Mittwoch, 01. Mai 2024

Archiv

Projekt "StoryCorps"
Digitales Archiv der menschlichen Weisheit

Warum ist die Schaffnerin in der Bahn so geduldig? Welche Erfahrungen haben Soldaten im Irak gemacht? Und wie ist es, sich als homosexuell zu outen? Solche alltäglichen Geschichten kann man bei "StoryCorps" hören - ein Projekt eines US-Journalisten, der mit seinem Team seit mittlerweile zehn Jahren den Alltag der Amerikaner aufzeichnet.

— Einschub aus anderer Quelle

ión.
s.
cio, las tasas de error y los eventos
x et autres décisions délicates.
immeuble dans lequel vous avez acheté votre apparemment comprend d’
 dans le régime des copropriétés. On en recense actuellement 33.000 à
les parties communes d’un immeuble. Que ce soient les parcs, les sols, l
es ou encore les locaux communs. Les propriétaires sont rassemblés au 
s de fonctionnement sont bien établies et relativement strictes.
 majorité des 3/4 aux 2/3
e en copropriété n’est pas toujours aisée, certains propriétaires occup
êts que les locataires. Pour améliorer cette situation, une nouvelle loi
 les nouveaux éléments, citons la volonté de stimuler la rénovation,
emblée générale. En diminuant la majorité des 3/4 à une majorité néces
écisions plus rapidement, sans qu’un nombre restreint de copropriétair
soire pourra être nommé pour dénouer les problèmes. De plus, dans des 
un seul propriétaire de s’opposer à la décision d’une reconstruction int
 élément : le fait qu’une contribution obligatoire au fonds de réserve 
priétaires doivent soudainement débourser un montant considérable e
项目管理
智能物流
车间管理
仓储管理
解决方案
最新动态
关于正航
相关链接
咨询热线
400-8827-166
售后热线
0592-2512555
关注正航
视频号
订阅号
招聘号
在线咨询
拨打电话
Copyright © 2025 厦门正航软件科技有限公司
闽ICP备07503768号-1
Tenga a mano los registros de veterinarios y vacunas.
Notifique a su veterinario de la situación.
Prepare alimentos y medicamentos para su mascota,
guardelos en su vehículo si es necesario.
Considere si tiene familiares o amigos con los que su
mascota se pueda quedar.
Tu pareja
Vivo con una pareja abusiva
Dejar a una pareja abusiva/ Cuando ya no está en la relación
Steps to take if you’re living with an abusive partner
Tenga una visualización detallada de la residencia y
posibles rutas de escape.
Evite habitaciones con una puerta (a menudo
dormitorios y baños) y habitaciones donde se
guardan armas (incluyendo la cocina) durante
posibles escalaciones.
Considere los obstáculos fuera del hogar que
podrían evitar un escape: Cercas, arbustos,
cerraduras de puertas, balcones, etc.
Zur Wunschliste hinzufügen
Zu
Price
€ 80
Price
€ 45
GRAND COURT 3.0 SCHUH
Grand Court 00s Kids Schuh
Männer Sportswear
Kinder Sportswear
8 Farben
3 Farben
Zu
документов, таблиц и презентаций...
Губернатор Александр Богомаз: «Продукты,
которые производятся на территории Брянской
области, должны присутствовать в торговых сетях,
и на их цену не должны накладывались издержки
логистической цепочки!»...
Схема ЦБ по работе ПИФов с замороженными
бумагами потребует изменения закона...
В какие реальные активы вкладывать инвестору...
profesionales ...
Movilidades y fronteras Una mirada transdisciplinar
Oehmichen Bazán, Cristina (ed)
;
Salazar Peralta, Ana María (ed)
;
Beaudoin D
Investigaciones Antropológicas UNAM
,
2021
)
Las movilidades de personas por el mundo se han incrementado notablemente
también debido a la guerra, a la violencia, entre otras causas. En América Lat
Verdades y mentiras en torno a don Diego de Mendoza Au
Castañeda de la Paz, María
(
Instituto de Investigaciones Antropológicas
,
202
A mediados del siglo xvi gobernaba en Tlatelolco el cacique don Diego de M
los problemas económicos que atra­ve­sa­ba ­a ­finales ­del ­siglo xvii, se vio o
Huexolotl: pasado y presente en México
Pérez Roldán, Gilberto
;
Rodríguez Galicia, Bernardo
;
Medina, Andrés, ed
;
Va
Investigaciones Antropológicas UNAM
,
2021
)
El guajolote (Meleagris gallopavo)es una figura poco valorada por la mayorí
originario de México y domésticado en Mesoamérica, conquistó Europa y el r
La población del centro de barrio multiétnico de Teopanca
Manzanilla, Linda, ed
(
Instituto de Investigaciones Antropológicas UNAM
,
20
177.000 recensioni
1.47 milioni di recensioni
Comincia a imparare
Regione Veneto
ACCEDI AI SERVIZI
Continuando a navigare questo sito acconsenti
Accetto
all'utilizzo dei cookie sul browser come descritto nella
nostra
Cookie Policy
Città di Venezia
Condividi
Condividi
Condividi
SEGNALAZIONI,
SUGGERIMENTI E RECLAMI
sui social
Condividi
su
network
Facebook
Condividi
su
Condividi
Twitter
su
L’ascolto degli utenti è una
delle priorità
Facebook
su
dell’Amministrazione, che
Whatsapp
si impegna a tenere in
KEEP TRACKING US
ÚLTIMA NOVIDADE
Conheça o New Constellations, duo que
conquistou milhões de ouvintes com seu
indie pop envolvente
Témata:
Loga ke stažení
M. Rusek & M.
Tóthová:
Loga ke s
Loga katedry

Von Simone Schlosser | 07.05.2015
    "Hi, my name is Paquita Williams. - My name is Laura Lane."
    Das Gespräch zwischen Paquita Williams und Laura Lane ist eines der beliebtesten auf der Internetseite StoryCorps. Die beiden Frauen haben sich kennengelernt, als sie gemeinsam für mehrere Stunden in einer New Yorker Metro fest steckten. Danach wollte Laura gerne mehr über die Schaffnerin Paquita erfahren. Zum Beispiel darüber, wie sie mit unfreundlichen Passagieren umgeht. Für die Afroamerikanerin gibt es darauf nur eine Antwort: Geduld.
    "Are most people nice? - For the most part. For the most part. There is times when the train breaks down people think it's my fault. But I think back on my Mum. I have three sisters and four brothers. And she had to be patient with all of us. That's why I'm able to be patient."
    Angefangen hat das Projekt des ehemaligen Radiojournalisten Dave Isay mit einem Stand mitten in Manhattan. Mittlerweile sind Mitarbeiter im ganzen Land mit mobilen Aufnahmekabinen unterwegs. In den vergangenen zwölf Jahren sind auf diese Weise mehr als 100.000 Geschichten entstanden:
    "Die meisten davon sind ganz normale Menschen, die aus ihrem Alltag erzählen. Aber wenn man diese Geschichten hört, dann hat man oft das Gefühl, einen besonderen Moment zu erleben."
    Einer der populärsten Teilnehmer ist Präsident Barack Obama. In einem Gespräch mit dem 18-jährigen Noah McQueen, der an einem Förderprogramm des Weißen Hauses für schwarze Jugendliche teilnimmt, spricht er mit ihm über dessen Herkunft. Den Präsidenten interessiert besonders die Beziehung des Jungen zu dessen Vater:
    "Did you know your Dad? - I do know my Dad, but you know, he's down the street. - You didn't really have a relationship with him? That's something we have in common. As I get older I start reflecting on how that reflected me. How do you think that reflected you? - You have to learn right or wrong on your own terms."
    "StoryCorps ist eine Art Anti-Reality-Show"
    In anderen Gesprächen berichten ehemalige Soldaten über ihre Erfahrungen im Irak, Homosexuelle erzählen von ihrem Coming-out, und ältere Paare sprechen über ihre Liebe. Manche dieser Interviews wirken abgedroschen oder kitschig, aber das liegt weniger an den Geschichten als an unseren Hörgewohnheiten:
    "Ich denke, dass wir diese Ehrlichkeit nicht mehr gewohnt sind, weil wir verlernt haben, zu unterscheiden, was echt ist und was Werbung. StoryCorps ist eine Art Anti-Reality-Show."
    Als digitale Stimmen-Sammlung ist StoryCorps außerdem ein Gegenentwurf zu den Sozialen Medien, in denen zwar jeder die Möglichkeit, täglich seine Geschichte zu veröffentlichen, doch die meisten davon bleiben in der Datenflut des Internets ungehört. Im vergangenen Jahr wurde der StoryCorps-Erfinder Dave Isay mit einem TED Award ausgezeichnet. Das Preisgeld hat er in die Entwicklung einer App gesteckt. Damit soll bald jeder weltweit die Möglichkeit haben ein StoryCorps-Interview aufzuzeichnen und hochzuladen. Auf diese Weise soll ein Archiv der menschlichen Weisheit entstehen:
    "Durch die Digitalisierung hat unsere Kommunikation an Bedeutung verloren. Wir möchten Gespräche sammeln und aufbewahren. Vielleicht können wir dadurch lernen einander wieder besser zuzuhören."